Tanti affettuosi auguri di Natale dai bambini N.P.H. e un messaggio d’amore per il Natale 2011 da Padre Rick, responsabile di N.P.H. Haiti

Dalle Case N.P.H. di Bolivia, El Salvador, Guatemala, Haiti, Honduras, Messico, Nicaragua, Perù, Repubblica Dominicana e dalle Scuole di Strada di Haiti i bambini N.P.H. vi augurano buon Natale!

Un video da N.P.H. Nicaragua!

Una cartolina natalizia dalla Casa di Matamoros, N.P.H. Messico!


Pronti per il Natale a N.P.H. Haiti!


Da Padre Rick Frechette, medico in 1° linea e sacerdote, responsabile di N.P.H. Haiti, una storia semplice e un messaggio d’amore per il Natale 2011

«È una storia semplice. Gesù è nato nel modo più naturale, nel luogo più povero, dalla famiglia più umile, senza rumore, senza disturbo, senza pompa, senza cerimonia, senza nessuna manifestazione di vanità. Cammelli, asini, pecore, gli spettatori di allora, come spettatore lo sono anch’io, come lo siete anche voi, noi tutti spettatori attraverso i secoli! Non una coperta ma paglia, non un baldacchino ma le stelle!
Umiltà, semplicità, gratitudine, amore, fede: il marchio di quell’ora! La semplicità riecheggiava nella profonda armonia celeste: stelle lucenti, armonioso suono di trombe, cori di voci celesti, pace profonda: tutto questo non rivelava forse il favore del Cielo? Chi avrebbe desiderato di più?
Tre Re, guidati da una stella, s’inginocchiarono davanti a una mangiatoia, lontani dai loro splendidi palazzi, mentre un altro Re, vinto dalla gelosia, progettava l’assassinio degli innocenti.
Mi domando: qualcuno rivolge ancora il suo sguardo al Cielo e riesce a scorgere ancora la luminosa stella che ha guidato i Re? Forse siamo stanchi, affannati, affaticati, non speriamo più ed è per questo che non vediamo la stella.
Il messaggio del Natale è per noi tutti il richiamo alla semplicità, l’invito a liberarci da ciò che è inutilmente complesso, è la chiamata a servire umilmente Dio, che è Inizio e Fine del nostro cammino terreno.
Dio ama soprattutto i bambini e invita tutti quelli che li amano alla semplicità; vuole che siamo semplici con i bambini che hanno bisogno di noi: semplicità significa condividere gli affetti e i tesori del cuore, condividere questo viaggio terreno lungo le strade della vita lastricate dalla nostra limitatezza , però tutti insieme, i bimbi e noi, verso un Orizzonte infinito.

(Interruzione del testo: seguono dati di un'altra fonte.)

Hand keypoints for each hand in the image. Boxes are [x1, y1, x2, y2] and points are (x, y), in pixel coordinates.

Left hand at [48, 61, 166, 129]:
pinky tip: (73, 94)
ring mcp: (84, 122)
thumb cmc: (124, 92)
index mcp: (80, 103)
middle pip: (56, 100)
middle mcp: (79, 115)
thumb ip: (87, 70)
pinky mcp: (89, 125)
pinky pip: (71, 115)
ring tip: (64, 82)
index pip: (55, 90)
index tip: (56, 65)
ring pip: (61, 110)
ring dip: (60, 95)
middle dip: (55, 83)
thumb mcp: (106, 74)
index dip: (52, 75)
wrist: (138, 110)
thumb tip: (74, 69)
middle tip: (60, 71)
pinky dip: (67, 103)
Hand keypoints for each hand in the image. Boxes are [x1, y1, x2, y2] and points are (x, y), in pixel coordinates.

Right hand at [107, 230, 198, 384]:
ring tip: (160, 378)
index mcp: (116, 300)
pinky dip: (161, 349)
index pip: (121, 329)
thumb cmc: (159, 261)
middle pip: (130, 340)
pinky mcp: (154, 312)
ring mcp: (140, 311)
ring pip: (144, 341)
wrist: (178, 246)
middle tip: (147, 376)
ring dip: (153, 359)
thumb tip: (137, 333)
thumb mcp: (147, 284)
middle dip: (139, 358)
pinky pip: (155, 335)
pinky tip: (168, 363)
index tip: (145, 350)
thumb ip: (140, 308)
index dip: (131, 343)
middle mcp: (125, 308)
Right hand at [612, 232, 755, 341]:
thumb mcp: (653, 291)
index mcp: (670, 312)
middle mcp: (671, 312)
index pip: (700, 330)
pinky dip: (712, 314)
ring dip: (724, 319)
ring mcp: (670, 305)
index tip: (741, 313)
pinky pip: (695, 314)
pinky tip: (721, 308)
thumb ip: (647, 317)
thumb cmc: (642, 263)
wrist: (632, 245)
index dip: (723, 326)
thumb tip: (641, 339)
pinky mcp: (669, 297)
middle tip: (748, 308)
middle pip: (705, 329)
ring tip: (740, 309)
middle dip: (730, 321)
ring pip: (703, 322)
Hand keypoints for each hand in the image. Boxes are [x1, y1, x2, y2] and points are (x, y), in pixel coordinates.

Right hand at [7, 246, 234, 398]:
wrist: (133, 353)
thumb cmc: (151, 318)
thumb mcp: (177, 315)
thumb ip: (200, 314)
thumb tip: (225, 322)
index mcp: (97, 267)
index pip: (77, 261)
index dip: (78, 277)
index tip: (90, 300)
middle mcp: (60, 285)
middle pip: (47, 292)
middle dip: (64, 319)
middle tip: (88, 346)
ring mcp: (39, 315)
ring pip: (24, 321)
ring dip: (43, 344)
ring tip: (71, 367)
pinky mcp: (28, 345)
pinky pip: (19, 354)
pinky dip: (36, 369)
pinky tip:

Nessuno deve rimanere troppo indietro, nessuno deve andare troppo avanti. Nessuno deve essere lasciato solo, nessuno deve scoraggiarsi, nessuno deve smarrirsi.
Cibo, acqua, vino devono essere un momento di gioia!
Così noi continuiamo a lavorare insieme per aiutare i bambini di N.P.H. anno dopo anno, in un mondo sempre più difficile, e chiediamo a Dio di aiutarci a costruire il loro futuro. Sì, costruiamo case e scuole, cliniche e cisterne, ma dobbiamo anche costruire la loro vita e i loro valori; dobbiamo costruire per loro Dignità, Pace e Giustizia, Speranza e Fiducia. Dobbiamo cioè costruire i valori semplici proclamati dal Cielo, dobbiamo costruire una vita semplice per i bambini ma anche per noi!
Ancora una volta vi ringraziamo per essere con noi in questa nobile causa, per essere parte della Famiglia di N.P.H. Noi vi portiamo nei nostri cuori, vi ricordiamo nelle nostre preghiere. Il nuovo anno ci aspetta con tante sfide difficili. Noi preghiamo per voi, perché siate benedetti e fortificati da quell’Uno, che è il Miracolo, l’Onnipotente Iddio, Padre Eterno, Signore della Pace! Siate benedetti anche da tutti noi! Buon Natale! Buon Anno!»